-- Opening Marker --

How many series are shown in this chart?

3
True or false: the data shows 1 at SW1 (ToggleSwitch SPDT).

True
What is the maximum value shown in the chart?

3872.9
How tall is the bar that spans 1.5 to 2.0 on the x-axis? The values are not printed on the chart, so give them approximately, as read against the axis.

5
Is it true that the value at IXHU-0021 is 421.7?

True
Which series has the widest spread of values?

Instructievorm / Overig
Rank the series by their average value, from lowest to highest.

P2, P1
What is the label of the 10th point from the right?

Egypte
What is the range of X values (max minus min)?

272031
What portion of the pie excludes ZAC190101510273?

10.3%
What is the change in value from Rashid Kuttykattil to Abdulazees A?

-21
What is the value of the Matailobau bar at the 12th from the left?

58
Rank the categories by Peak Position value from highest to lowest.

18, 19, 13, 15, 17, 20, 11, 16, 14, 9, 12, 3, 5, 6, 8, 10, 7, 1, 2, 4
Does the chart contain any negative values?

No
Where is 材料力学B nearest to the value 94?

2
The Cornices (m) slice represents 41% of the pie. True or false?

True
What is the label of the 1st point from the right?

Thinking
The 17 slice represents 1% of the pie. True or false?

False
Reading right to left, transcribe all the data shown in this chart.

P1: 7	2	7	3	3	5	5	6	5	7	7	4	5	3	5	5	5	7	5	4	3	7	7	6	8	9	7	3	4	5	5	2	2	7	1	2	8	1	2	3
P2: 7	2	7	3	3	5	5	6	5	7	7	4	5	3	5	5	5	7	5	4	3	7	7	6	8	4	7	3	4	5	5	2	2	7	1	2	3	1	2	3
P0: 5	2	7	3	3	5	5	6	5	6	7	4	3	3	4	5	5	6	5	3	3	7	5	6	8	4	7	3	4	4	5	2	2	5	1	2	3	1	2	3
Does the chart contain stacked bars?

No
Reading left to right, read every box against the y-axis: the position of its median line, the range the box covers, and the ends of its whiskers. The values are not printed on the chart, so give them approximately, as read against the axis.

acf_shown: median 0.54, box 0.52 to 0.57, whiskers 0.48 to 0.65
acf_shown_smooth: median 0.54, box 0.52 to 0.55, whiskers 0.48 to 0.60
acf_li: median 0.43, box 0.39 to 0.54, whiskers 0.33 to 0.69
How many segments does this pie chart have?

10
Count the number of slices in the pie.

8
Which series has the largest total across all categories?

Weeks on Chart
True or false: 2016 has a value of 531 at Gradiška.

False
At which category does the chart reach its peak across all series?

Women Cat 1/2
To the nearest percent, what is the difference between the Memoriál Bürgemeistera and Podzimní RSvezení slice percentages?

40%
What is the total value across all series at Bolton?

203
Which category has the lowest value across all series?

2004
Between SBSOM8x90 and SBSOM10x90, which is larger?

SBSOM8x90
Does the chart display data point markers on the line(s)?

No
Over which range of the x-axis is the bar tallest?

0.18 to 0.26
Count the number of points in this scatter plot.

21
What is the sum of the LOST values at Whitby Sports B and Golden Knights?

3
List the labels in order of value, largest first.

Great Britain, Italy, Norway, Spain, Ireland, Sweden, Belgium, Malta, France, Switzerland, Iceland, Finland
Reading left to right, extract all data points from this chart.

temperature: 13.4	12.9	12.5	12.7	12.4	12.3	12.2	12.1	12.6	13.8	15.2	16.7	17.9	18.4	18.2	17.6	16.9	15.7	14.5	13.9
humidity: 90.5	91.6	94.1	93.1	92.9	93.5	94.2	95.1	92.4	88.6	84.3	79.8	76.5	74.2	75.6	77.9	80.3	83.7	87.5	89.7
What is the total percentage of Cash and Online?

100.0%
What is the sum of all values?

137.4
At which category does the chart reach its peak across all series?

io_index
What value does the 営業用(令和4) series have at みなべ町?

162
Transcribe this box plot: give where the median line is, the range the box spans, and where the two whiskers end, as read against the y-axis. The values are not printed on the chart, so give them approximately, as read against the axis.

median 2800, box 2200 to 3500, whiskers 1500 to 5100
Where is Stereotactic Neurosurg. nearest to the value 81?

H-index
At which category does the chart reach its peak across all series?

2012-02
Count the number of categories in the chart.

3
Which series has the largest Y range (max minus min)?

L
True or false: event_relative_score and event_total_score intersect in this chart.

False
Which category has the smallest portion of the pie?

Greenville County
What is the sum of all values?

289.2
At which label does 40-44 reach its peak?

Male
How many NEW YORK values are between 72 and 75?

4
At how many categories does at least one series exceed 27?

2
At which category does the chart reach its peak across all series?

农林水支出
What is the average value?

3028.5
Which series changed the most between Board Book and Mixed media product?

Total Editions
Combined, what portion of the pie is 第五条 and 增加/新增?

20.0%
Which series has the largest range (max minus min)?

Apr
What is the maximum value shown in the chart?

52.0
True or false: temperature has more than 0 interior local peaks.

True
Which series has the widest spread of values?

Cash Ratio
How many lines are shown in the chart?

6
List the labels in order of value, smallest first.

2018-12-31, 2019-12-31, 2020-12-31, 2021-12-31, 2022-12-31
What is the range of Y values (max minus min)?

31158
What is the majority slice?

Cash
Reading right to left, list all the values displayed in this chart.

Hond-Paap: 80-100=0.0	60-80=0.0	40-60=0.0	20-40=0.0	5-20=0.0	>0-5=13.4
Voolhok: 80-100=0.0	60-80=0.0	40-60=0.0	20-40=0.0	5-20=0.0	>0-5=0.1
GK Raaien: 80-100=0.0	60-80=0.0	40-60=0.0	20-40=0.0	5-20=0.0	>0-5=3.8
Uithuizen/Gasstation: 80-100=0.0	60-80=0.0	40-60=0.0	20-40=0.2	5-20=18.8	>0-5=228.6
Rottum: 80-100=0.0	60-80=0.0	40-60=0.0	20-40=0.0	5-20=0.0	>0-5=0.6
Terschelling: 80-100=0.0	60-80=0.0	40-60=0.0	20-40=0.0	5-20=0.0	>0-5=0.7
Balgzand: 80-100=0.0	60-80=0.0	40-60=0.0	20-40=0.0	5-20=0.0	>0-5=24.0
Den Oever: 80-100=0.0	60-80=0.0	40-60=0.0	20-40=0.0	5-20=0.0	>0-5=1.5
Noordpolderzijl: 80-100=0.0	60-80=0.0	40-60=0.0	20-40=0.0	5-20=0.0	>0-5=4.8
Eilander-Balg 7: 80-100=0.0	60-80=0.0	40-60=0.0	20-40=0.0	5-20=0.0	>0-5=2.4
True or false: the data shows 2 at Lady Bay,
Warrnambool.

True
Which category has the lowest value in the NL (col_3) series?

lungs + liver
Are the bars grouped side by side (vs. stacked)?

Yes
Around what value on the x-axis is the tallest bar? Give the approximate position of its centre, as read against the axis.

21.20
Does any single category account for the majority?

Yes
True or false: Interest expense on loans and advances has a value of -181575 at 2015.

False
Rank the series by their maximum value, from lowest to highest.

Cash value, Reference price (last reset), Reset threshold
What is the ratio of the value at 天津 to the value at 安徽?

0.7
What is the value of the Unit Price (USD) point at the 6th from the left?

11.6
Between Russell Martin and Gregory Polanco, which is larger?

-- Closing Marker --

#### How to complete this task
Reproduce everything from the start of the listing down to the line containing "Does the chart contain stacked bars?", including that line, without changing anything.

#### Exercise response
How many series are shown in this chart?

3
True or false: the data shows 1 at SW1 (ToggleSwitch SPDT).

True
What is the maximum value shown in the chart?

3872.9
How tall is the bar that spans 1.5 to 2.0 on the x-axis? The values are not printed on the chart, so give them approximately, as read against the axis.

5
Is it true that the value at IXHU-0021 is 421.7?

True
Which series has the widest spread of values?

Instructievorm / Overig
Rank the series by their average value, from lowest to highest.

P2, P1
What is the label of the 10th point from the right?

Egypte
What is the range of X values (max minus min)?

272031
What portion of the pie excludes ZAC190101510273?

10.3%
What is the change in value from Rashid Kuttykattil to Abdulazees A?

-21
What is the value of the Matailobau bar at the 12th from the left?

58
Rank the categories by Peak Position value from highest to lowest.

18, 19, 13, 15, 17, 20, 11, 16, 14, 9, 12, 3, 5, 6, 8, 10, 7, 1, 2, 4
Does the chart contain any negative values?

No
Where is 材料力学B nearest to the value 94?

2
The Cornices (m) slice represents 41% of the pie. True or false?

True
What is the label of the 1st point from the right?

Thinking
The 17 slice represents 1% of the pie. True or false?

False
Reading right to left, transcribe all the data shown in this chart.

P1: 7	2	7	3	3	5	5	6	5	7	7	4	5	3	5	5	5	7	5	4	3	7	7	6	8	9	7	3	4	5	5	2	2	7	1	2	8	1	2	3
P2: 7	2	7	3	3	5	5	6	5	7	7	4	5	3	5	5	5	7	5	4	3	7	7	6	8	4	7	3	4	5	5	2	2	7	1	2	3	1	2	3
P0: 5	2	7	3	3	5	5	6	5	6	7	4	3	3	4	5	5	6	5	3	3	7	5	6	8	4	7	3	4	4	5	2	2	5	1	2	3	1	2	3
Does the chart contain stacked bars?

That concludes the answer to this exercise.